## AUFGABEN
(A) Auf welchen Betrag legt die Gerichtsentscheidung den Pauschalbeitrag zu den Verteidigungskosten des Freigesprochenen fest?
(B) Schreiben Sie aus der Gerichtsentscheidung den Abschnitt von „10Bs47/25w – OLG“ bis einschließlich „EUR 1.500,00 bestimmt wird.“ ab.
(C) Setzen Sie die Gerichtsentscheidung im Anschluss an ihren letzten Satz fort.

## TEXTAUSZUG
'''
JudikaturOLG Linz

10Bs47/25w – OLG Linz Entscheidung

Entscheidung
03. März 2025

Kopf

Das Oberlandesgericht Linz hat durch Mag. Graf als Einzelrichter in der Strafsache gegen A* und einen weiteren Angeklagten wegen des Vergehens des schweren Betrugs nach §§ 146, 147 Abs 2 StGB über die Beschwerde der Staatsanwaltschaft gegen den Beschluss des Landesgerichts Steyr vom 17. Februar 2025, Hv*-55, entschieden:

Spruch

Der Beschwerde wird Folge gegeben und der angefochtene Beschluss dahin abgeändert, dass der dem freigesprochenen A* (zusätzlich) zu ersetzende Pauschalbeitrag zu den Kosten seiner Verteidigung mit EUR 1.500,00 bestimmt wird.
'''
## LERNMATERIAL
'''
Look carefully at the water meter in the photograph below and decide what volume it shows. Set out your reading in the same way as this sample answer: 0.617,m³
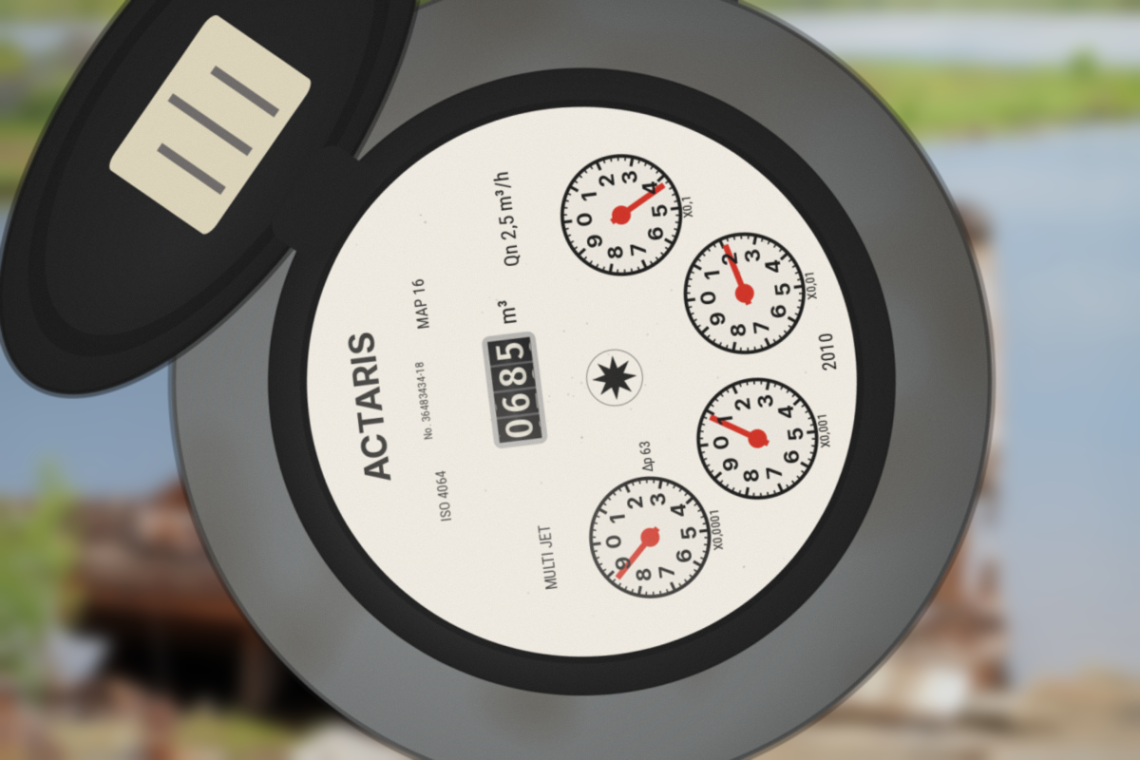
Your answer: 685.4208,m³
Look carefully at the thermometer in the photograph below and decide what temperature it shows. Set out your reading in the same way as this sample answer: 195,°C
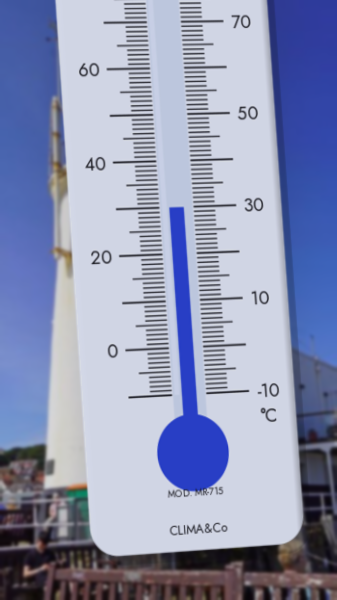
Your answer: 30,°C
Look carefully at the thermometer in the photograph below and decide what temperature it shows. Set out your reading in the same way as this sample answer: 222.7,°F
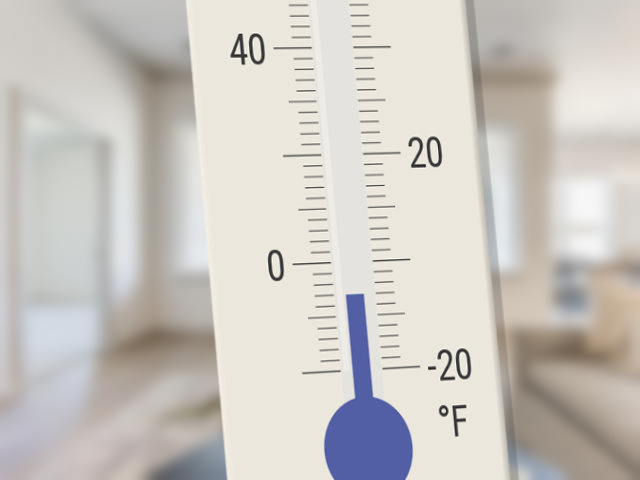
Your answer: -6,°F
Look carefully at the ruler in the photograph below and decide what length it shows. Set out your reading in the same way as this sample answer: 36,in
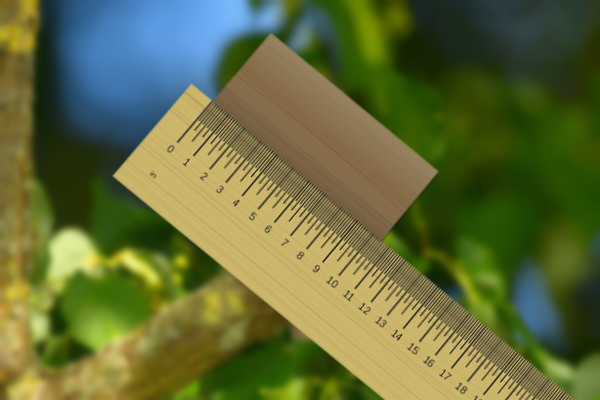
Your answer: 10.5,in
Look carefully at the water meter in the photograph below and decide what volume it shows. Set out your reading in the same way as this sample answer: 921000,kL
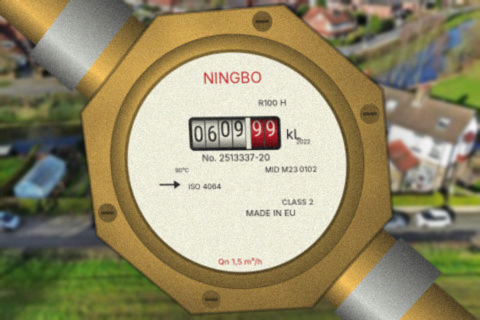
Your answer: 609.99,kL
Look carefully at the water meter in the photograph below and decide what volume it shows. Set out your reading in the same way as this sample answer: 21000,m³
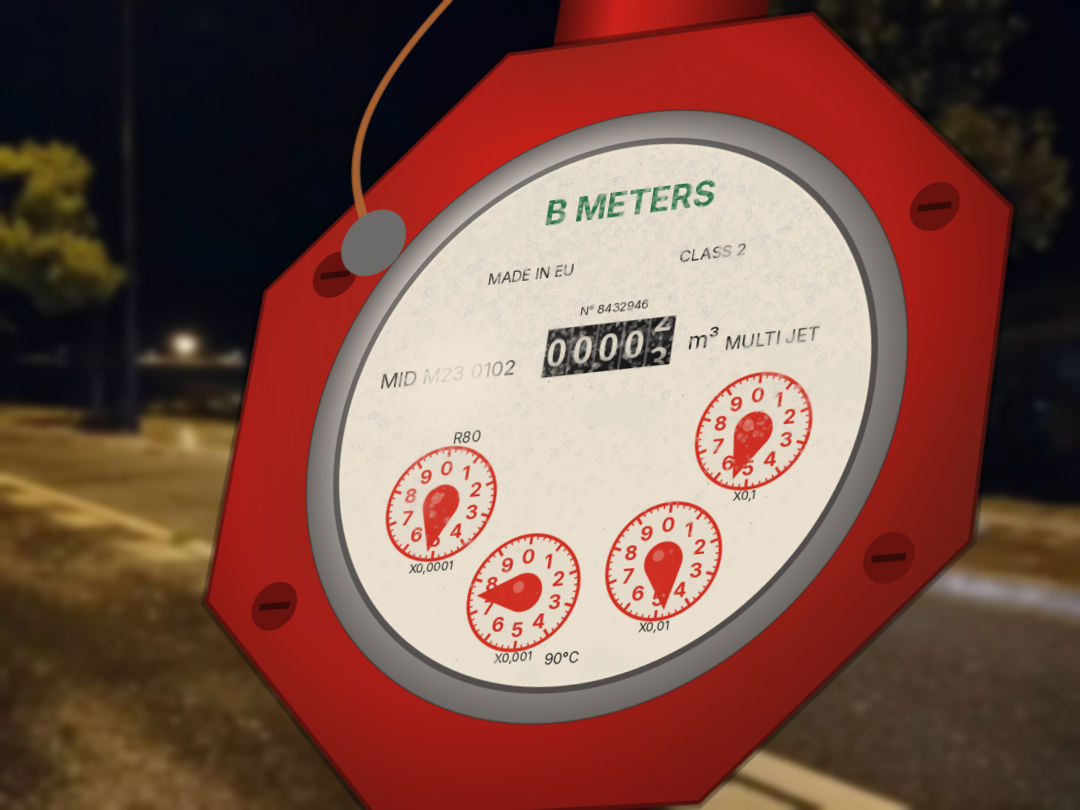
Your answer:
'''
## NUMMERIERTE ANTWORTEN
(A) Auf EUR 1.500,00.

(B)
10Bs47/25w – OLG Linz Entscheidung

Entscheidung
03. März 2025

Kopf

Das Oberlandesgericht Linz hat durch Mag. Graf als Einzelrichter in der Strafsache gegen A* und einen weiteren Angeklagten wegen des Vergehens des schweren Betrugs nach §§ 146, 147 Abs 2 StGB über die Beschwerde der Staatsanwaltschaft gegen den Beschluss des Landesgerichts Steyr vom 17. Februar 2025, Hv*-55, entschieden:

Spruch

Der Beschwerde wird Folge gegeben und der angefochtene Beschluss dahin abgeändert, dass der dem freigesprochenen A* (zusätzlich) zu ersetzende Pauschalbeitrag zu den Kosten seiner Verteidigung mit EUR 1.500,00 bestimmt wird.

(C)
Text

Begründung:

Mit Urteil des Landesgerichts Steyr als Schöffengericht vom 8. April 2024 (rechtskräftig am selben Tag) wurde (soweit von Relevanz) A* von dem wider ihn von der Staatsanwaltschaft Steyr mit Anklageschrift vom 25. Jänner 2024 (ON 26) erhobenen Vorwurf des Vergehens des schweren Betrugs nach §§ 146, 147 Abs 2 StGB gemäß § 259 Z 3 StPO freigesprochen (ON 35). Mit Beschluss vom 3. Mai 2024 (ON 48) wurde der ihm zu ersetzende Pauschalbeitrag zu den Kosten seiner Verteidigung mit EUR 2.000,00 bestimmt.

Mit Schriftsatz vom 10. Februar 2025 beantragte der Freigesprochene gemäß § 393a iVm § 516 Abs 12 zweiter und dritter Satz StPO den Ersatz eines weiteren Beitrags zu den Kosten seiner Verteidigung in der Höhe von EUR 8.000,00.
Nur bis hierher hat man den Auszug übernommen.